### Given data

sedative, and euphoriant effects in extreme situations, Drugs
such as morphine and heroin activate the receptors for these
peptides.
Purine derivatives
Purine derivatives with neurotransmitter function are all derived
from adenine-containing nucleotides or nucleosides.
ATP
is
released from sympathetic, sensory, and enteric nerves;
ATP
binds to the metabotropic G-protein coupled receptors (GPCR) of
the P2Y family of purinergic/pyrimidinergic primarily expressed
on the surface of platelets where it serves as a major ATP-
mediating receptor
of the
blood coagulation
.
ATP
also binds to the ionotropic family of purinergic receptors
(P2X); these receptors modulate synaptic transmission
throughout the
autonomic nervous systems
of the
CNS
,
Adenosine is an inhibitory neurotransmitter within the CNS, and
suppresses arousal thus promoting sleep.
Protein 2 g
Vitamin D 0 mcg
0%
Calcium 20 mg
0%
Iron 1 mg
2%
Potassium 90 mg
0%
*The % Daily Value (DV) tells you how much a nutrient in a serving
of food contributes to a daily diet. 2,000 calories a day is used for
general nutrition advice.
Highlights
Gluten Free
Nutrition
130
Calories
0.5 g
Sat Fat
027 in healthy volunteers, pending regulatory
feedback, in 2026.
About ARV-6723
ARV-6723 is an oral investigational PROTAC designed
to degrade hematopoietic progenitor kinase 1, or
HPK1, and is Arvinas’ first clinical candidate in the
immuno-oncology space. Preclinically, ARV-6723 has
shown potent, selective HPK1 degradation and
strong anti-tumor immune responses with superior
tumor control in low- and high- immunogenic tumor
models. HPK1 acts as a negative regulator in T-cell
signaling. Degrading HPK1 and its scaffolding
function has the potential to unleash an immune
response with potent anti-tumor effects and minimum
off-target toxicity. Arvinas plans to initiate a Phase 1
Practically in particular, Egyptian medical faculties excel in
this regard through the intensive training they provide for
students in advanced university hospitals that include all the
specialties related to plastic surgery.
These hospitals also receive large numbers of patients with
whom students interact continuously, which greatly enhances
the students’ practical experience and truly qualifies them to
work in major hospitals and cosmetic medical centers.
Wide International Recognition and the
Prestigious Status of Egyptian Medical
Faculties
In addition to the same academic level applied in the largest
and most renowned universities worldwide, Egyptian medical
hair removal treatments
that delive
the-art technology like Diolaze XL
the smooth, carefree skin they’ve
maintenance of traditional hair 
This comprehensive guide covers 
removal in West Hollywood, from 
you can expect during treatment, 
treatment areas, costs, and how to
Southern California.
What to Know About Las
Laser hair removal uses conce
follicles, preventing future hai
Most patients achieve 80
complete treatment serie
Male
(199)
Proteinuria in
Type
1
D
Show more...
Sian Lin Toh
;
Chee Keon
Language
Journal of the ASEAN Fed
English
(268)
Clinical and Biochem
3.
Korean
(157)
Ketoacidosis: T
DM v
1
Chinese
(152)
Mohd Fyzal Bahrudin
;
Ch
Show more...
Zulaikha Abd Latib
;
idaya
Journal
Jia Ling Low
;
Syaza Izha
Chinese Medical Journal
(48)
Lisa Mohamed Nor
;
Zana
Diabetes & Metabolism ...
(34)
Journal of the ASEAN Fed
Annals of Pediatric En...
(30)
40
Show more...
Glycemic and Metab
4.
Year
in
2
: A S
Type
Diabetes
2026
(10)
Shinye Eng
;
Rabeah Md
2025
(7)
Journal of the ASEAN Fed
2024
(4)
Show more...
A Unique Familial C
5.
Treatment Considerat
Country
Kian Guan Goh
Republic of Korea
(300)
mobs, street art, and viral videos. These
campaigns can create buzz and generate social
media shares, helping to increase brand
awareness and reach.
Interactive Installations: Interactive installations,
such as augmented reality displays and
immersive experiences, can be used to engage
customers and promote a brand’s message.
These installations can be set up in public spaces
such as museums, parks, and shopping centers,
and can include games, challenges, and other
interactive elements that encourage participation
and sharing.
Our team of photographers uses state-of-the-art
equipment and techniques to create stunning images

######

Task directions
Please repeat the listing above in full and exactly.

Exercise response
sedative, and euphoriant effects in extreme situations, Drugs
such as morphine and heroin activate the receptors for these
peptides.
Purine derivatives
Purine derivatives with neurotransmitter function are all derived
from adenine-containing nucleotides or nucleosides.
ATP
is
released from sympathetic, sensory, and enteric nerves;
ATP
binds to the metabotropic G-protein coupled receptors (GPCR) of
the P2Y family of purinergic/pyrimidinergic primarily expressed
on the surface of platelets where it serves as a major ATP-
mediating receptor
of the
blood coagulation
.
ATP
also binds to the ionotropic family of purinergic receptors
(P2X); these receptors modulate synaptic transmission
throughout the
autonomic nervous systems
of the
CNS
,
Adenosine is an inhibitory neurotransmitter within the CNS, and
suppresses arousal thus promoting sleep.
Protein 2 g
Vitamin D 0 mcg
0%
Calcium 20 mg
0%
Iron 1 mg
2%
Potassium 90 mg
0%
*The % Daily Value (DV) tells you how much a nutrient in a serving
of food contributes to a daily diet. 2,000 calories a day is used for
general nutrition advice.
Highlights
Gluten Free
Nutrition
130
Calories
0.5 g
Sat Fat
027 in healthy volunteers, pending regulatory
feedback, in 2026.
About ARV-6723
ARV-6723 is an oral investigational PROTAC designed
to degrade hematopoietic progenitor kinase 1, or
HPK1, and is Arvinas’ first clinical candidate in the
immuno-oncology space. Preclinically, ARV-6723 has
shown potent, selective HPK1 degradation and
strong anti-tumor immune responses with superior
tumor control in low- and high- immunogenic tumor
models. HPK1 acts as a negative regulator in T-cell
signaling. Degrading HPK1 and its scaffolding
function has the potential to unleash an immune
response with potent anti-tumor effects and minimum
off-target toxicity. Arvinas plans to initiate a Phase 1
Practically in particular, Egyptian medical faculties excel in
this regard through the intensive training they provide for
students in advanced university hospitals that include all the
specialties related to plastic surgery.
These hospitals also receive large numbers of patients with
whom students interact continuously, which greatly enhances
the students’ practical experience and truly qualifies them to
work in major hospitals and cosmetic medical centers.
Wide International Recognition and the
Prestigious Status of Egyptian Medical
Faculties
In addition to the same academic level applied in the largest
and most renowned universities worldwide, Egyptian medical
hair removal treatments
that delive
the-art technology like Diolaze XL
the smooth, carefree skin they’ve
maintenance of traditional hair 
This comprehensive guide covers 
removal in West Hollywood, from 
you can expect during treatment, 
treatment areas, costs, and how to
Southern California.
What to Know About Las
Laser hair removal uses conce
follicles, preventing future hai
Most patients achieve 80
complete treatment serie
Male
(199)
Proteinuria in
Type
1
D
Show more...
Sian Lin Toh
;
Chee Keon
Language
Journal of the ASEAN Fed
English
(268)
Clinical and Biochem
3.
Korean
(157)
Ketoacidosis: T
DM v
1
Chinese
(152)
Mohd Fyzal Bahrudin
;
Ch
Show more...
Zulaikha Abd Latib
;
idaya
Journal
Jia Ling Low
;
Syaza Izha
Chinese Medical Journal
(48)
Lisa Mohamed Nor
;
Zana
Diabetes & Metabolism ...
(34)
Journal of the ASEAN Fed
Annals of Pediatric En...
(30)
40
Show more...
Glycemic and Metab
4.
Year
in
2
: A S
Type
Diabetes
2026
(10)
Shinye Eng
;
Rabeah Md
2025
(7)
Journal of the ASEAN Fed
2024
(4)
Show more...
A Unique Familial C
5.
Treatment Considerat
Country
Kian Guan Goh
Republic of Korea
(300)
mobs, street art, and viral videos. These
campaigns can create buzz and generate social
media shares, helping to increase brand
awareness and reach.
Interactive Installations: Interactive installations,
such as augmented reality displays and
immersive experiences, can be used to engage
customers and promote a brand’s message.
These installations can be set up in public spaces
such as museums, parks, and shopping centers,
and can include games, challenges, and other
interactive elements that encourage participation
and sharing.
Our team of photographers uses state-of-the-art
equipment and techniques to create stunning images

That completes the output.